The IAAS, however, paints a different picture. In a ranking of issues that influenced their vote choice, “the economy” came first most often. Then healthcare, racism, taxes, corruption, immigration. U.S. India-relations ranked 11 out of 12 issues ( “sexism” was the lowest priority issue, in relative terms). So while the economy factor (which is cited by Mason and Chityala as favouring Trump) is the highest ranking issue, the U.S.-India relationship does not rank high as per the data.
The survey also finds that those who identify as Republicans are primarily motivated by economic policy differences with the Democrats and that Indian Americans, mostly, refrain from identifying with the GOP because it is seen as being intolerant of minorities and “overly influenced by Christian evangelicalism.”
Niraj Antani, a two-term Ohio state lawmaker seeking a third term, says the fact that he has won two elections suggests this perception as well as a view that the GOP is anti-immigrant is “unfortunate” and one he hopes to change.
He also draws a distinction between illegal migration and legal migration, which the Republican Party generally supports.
However Trump has cracked down on the latter as well, issuing executive orders this year to suspend the skilled worker H1-B program and new immigrant visas in addition to his administration taking a number of steps making it harder for people to migrate legally to the U.S.
Antani does not agree with the decision to suspend H1-B and other visas and says it was “not correct”.
“You have to look at policies holistically,” he says, adding Trump was good on 90% of the issues for “our community.” Antani cites the Trump–Modi relationship,Trump’s “neutrality” on the dilution of Article 370 and the Citizenship (Amendment) Act, as well as Biden’s positions against these.
“The CAA is a law of India. If Indians opposed Modi’s policies, he wouldn’t have been re-elected,” Antani says when asked about equating an opposition to a specific law to opposition to a country as a whole.
An Indian American electoral advisor to a Republican candidate running for public office says that the Trump campaign has been “lacking in direct and effective” communication to the Indian Americans.

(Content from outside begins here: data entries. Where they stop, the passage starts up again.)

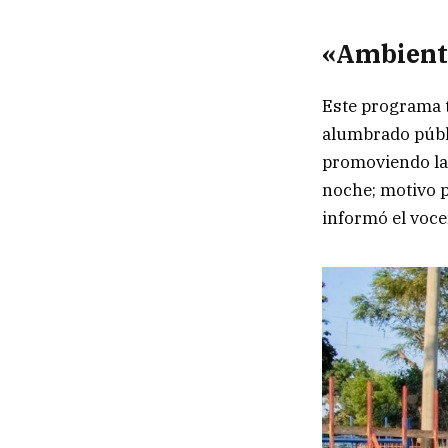
«Ambient
Este programa t
alumbrado públi
promoviendo la 
noche; motivo p
informó el voce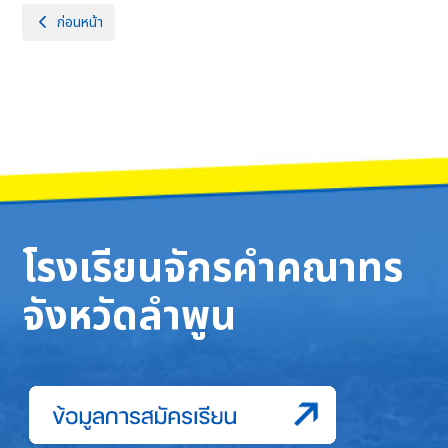
เนื้อหาก่อนหน้า: ตารางเรียน ภาคเรียนที่ 2/2566
ก่อนหน้า
โรงเรียนจักรคำคณาทร
จังหวัดลำพูน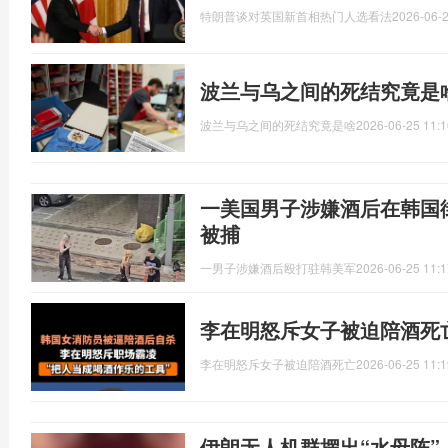
特朗普谈对英国新首相热门人选看法
2026-06-2
波兰与乌之间的死结究竟是
波兰与乌之间的死结究竟是啥
2026-06-25 11:1
一美国男子涉嫌酒后在韩国
被捕
一男子涉嫌酒后殴打驻韩美军
2026-06-25 11:1
李在明怒斥女子被迫陪酒死
李在明怒斥女子被迫陪酒死亡
2026-06-25 11:1
伊朗无人机群摆出“水母阵”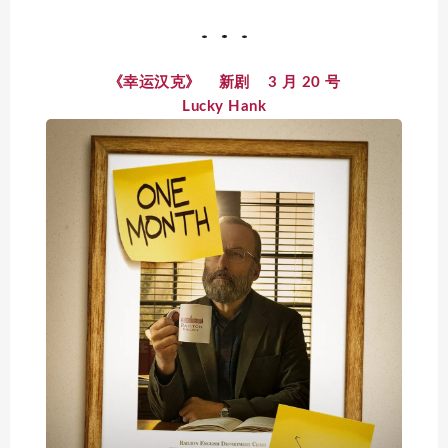
《幸运汉克》 新剧 3 月 20 号
Lucky Hank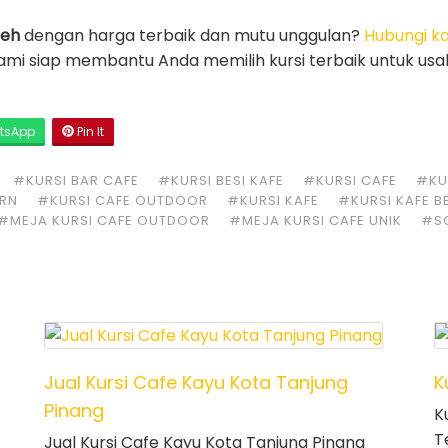
ceh
dengan harga terbaik dan mutu unggulan?
Hubungi k
Kami siap membantu Anda memilih kursi terbaik untuk usa
tsApp
Pin It
#KURSI BAR CAFE
#KURSI BESI KAFE
#KURSI CAFE
#KUR
ERN
#KURSI CAFE OUTDOOR
#KURSI KAFE
#KURSI KAFE B
#MEJA KURSI CAFE OUTDOOR
#MEJA KURSI CAFE UNIK
#S
Jual Kursi Cafe Kayu Kota Tanjung
K
Pinang
K
T
Jual Kursi Cafe Kayu Kota Tanjung Pinang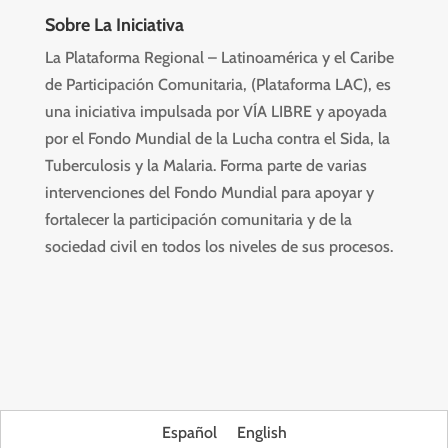
Sobre La Iniciativa
La Plataforma Regional – Latinoamérica y el Caribe
de Participación Comunitaria, (Plataforma LAC), es
una iniciativa impulsada por VÍA LIBRE y apoyada
por el Fondo Mundial de la Lucha contra el Sida, la
Tuberculosis y la Malaria. Forma parte de varias
intervenciones del Fondo Mundial para apoyar y
fortalecer la participación comunitaria y de la
sociedad civil en todos los niveles de sus procesos.
Español
English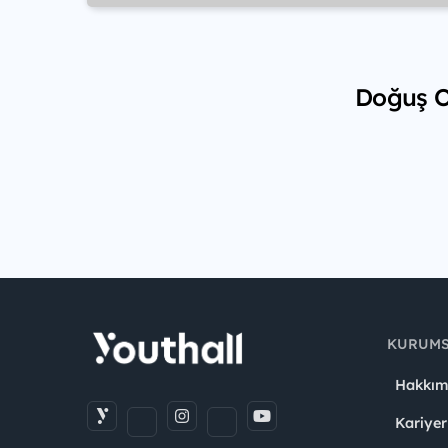
Doğuş Ot
KURUM
Hakkım
Kariyer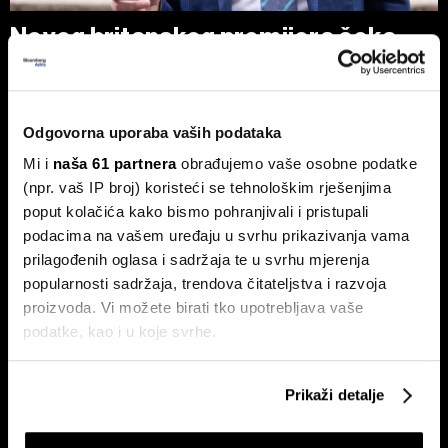
Novog britanskog premijera čeka
prazna blagajna - Burnham planira
nacionalizaciju
Pad vlade Keira Starmera i uspon Andyja Burnhama kao
Odgovorna uporaba vaših podataka
najizglednijeg nasljednika otvorili su ozbiljna pitanja o
budućnosti ekonomske politike UK-a.
Mi i
naša 61 partnera
obrađujemo vaše osobne podatke
(npr. vaš IP broj) koristeći se tehnološkim rješenjima
poput kolačića kako bismo pohranjivali i pristupali
podacima na vašem uređaju u svrhu prikazivanja vama
prilagođenih oglasa i sadržaja te u svrhu mjerenja
popularnosti sadržaja, trendova čitateljstva i razvoja
proizvoda. Vi možete birati tko upotrebljava vaše
podatke, kao i u koje svrhe.
Američki sud Trumpove carine
Hoće li Trump završiti rat prije
od 10 posto proglasio
nego što mu završi mandat?
Ako nam dopustite, također bismo htjeli:
nezakonitima
Prikaži detalje
Prikupljati podatke o vašoj geografskoj lokaciji,
koji mogu biti precizni do radijusa od nekoliko metara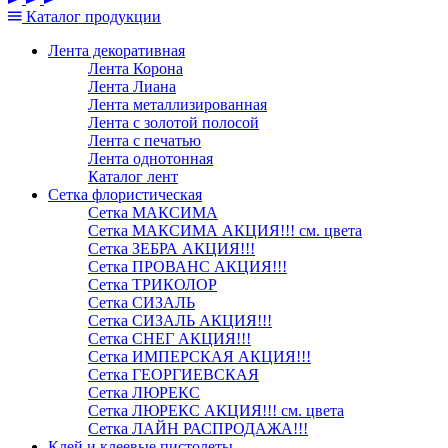
Каталог
продукции
Лента декоративная
Лента Корона
Лента Лиана
Лента металлизированная
Лента с золотой полосой
Лента с печатью
Лента однотонная
Каталог лент
Сетка флористическая
Сетка МАКСИМА
Сетка МАКСИМА АКЦИЯ!!! см. цвета
Сетка ЗЕБРА АКЦИЯ!!!
Сетка ПРОВАНС АКЦИЯ!!!
Сетка ТРИКОЛОР
Сетка СИЗАЛЬ
Сетка СИЗАЛЬ АКЦИЯ!!!
Сетка СНЕГ АКЦИЯ!!!
Сетка ИМПЕРСКАЯ АКЦИЯ!!!
Сетка ГЕОРГИЕВСКАЯ
Сетка ЛЮРЕКС
Сетка ЛЮРЕКС АКЦИЯ!!! см. цвета
Сетка ЛАЙН РАСПРОДАЖА!!!
Клей и клеевые пистолеты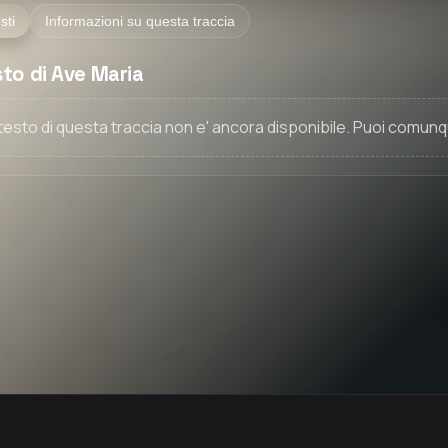
sti
Informazioni su questa traccia
to di Ave Maria
l testo di questa traccia non e' ancora disponibile. Puoi comunq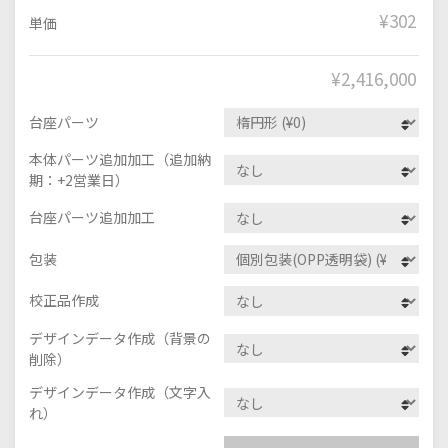
¥302
単価
¥
2,416,000
台座パーツ
本体パーツ追加加工（追加納
期：+2営業日）
台座パーツ追加加工
包装
校正品作成
デザインデータ作成（背景の
削除）
デザインデータ作成（文字入
れ）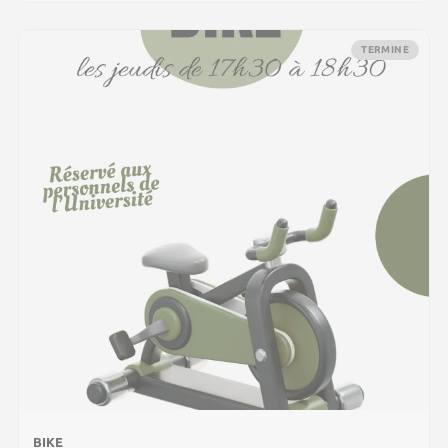
TERMINE
BIKE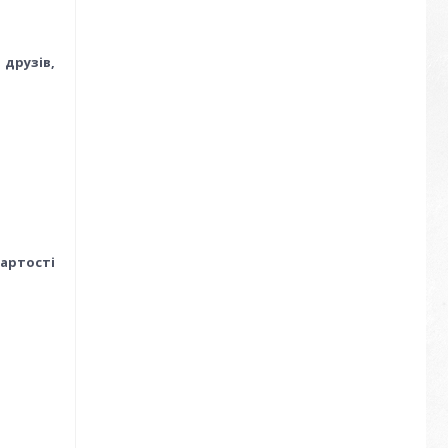
 друзів,
вартості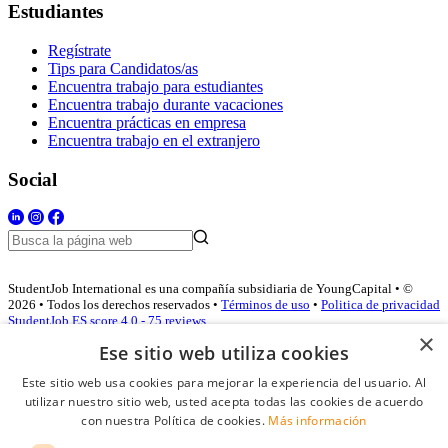
Estudiantes
Regístrate
Tips para Candidatos/as
Encuentra trabajo para estudiantes
Encuentra trabajo durante vacaciones
Encuentra prácticas en empresa
Encuentra trabajo en el extranjero
Social
StudentJob International es una compañía subsidiaria de YoungCapital • ©
2026 • Todos los derechos reservados •
Términos de uso
•
Politica de privacidad
StudentJob ES score
4.0 - 75 reviews
×
Ese sitio web utiliza cookies
Este sitio web usa cookies para mejorar la experiencia del usuario. Al
Acceso empresas
utilizar nuestro sitio web, usted acepta todas las cookies de acuerdo
con nuestra Política de cookies.
Más información
E-mail
*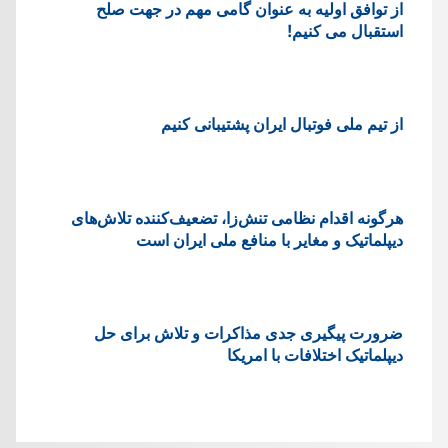
از توافق اولیه به عنوان گامی مهم در جهت صلح
استقبال می کنیم!
از تیم ملی فوتبال ایران پشتیبانی کنیم
هرگونه اقدام نظامی تنش‌زا، تضعیف‌کننده تلاش‌های
دیپلماتیک و مغایر با منافع ملی ایران است
ضرورت پیگیری جدی مذاکرات و تلاش برای حل
دیپلماتیک اختلافات با امریکا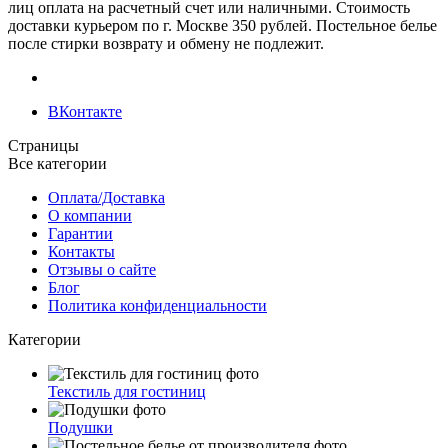
лиц оплата на расчетный счет или наличными. Стоимость
доставки курьером по г. Москве 350 рублей. Постельное белье
после стирки возврату и обмену не подлежит.
ВКонтакте
Страницы
Все категории
Оплата/Доставка
О компании
Гарантии
Контакты
Отзывы о сайте
Блог
Политика конфиденциальности
Категории
Текстиль для гостиниц
Подушки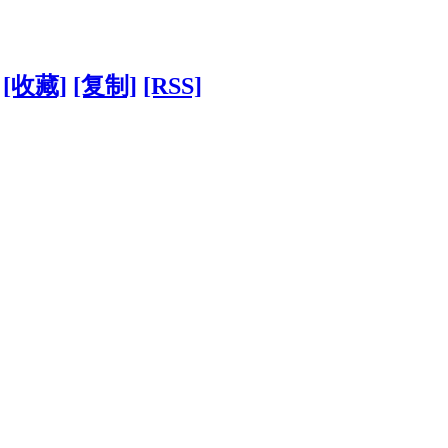
[收藏]
[复制]
[RSS]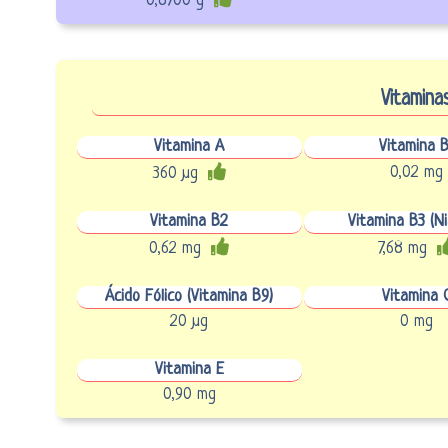
0,8700 g
Vitamina
Vitamina A
Vitamina B
0,02 mg
360 µg
Vitamina B2
Vitamina B3 (Ni
0,62 mg
7,68 mg
Ácido Fólico (Vitamina B9)
Vitamina 
20 µg
0 mg
Vitamina E
0,90 mg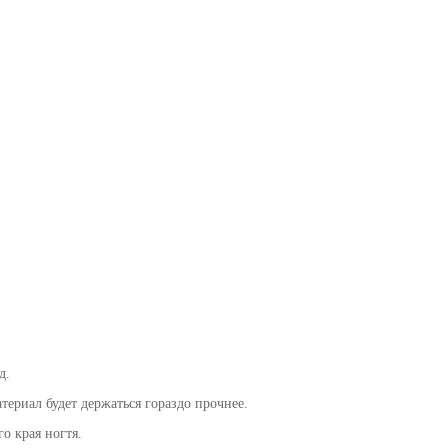
д.
ериал будет держаться гораздо прочнее.
о края ногтя.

Antani has a different view. “You can always do more, but I think they’ve done a lot that they haven’t done before,” he says, citing, among other things, an event by former UN Ambassador Nikki Haley held last weekend and the Trump-Modi advertisement.
He agrees that since most Indian Americans are Democrats, there is more outreach activity on their side but this year has by far seen the most activity from a presidential campaign towards getting the Indian American vote.
Regardless of what the outcomes of Tuesday’s elections are, there is a sense that Indian Americans — who have already established themselves in fields like medicine, academia, and business — have now arrived on the American political landscape.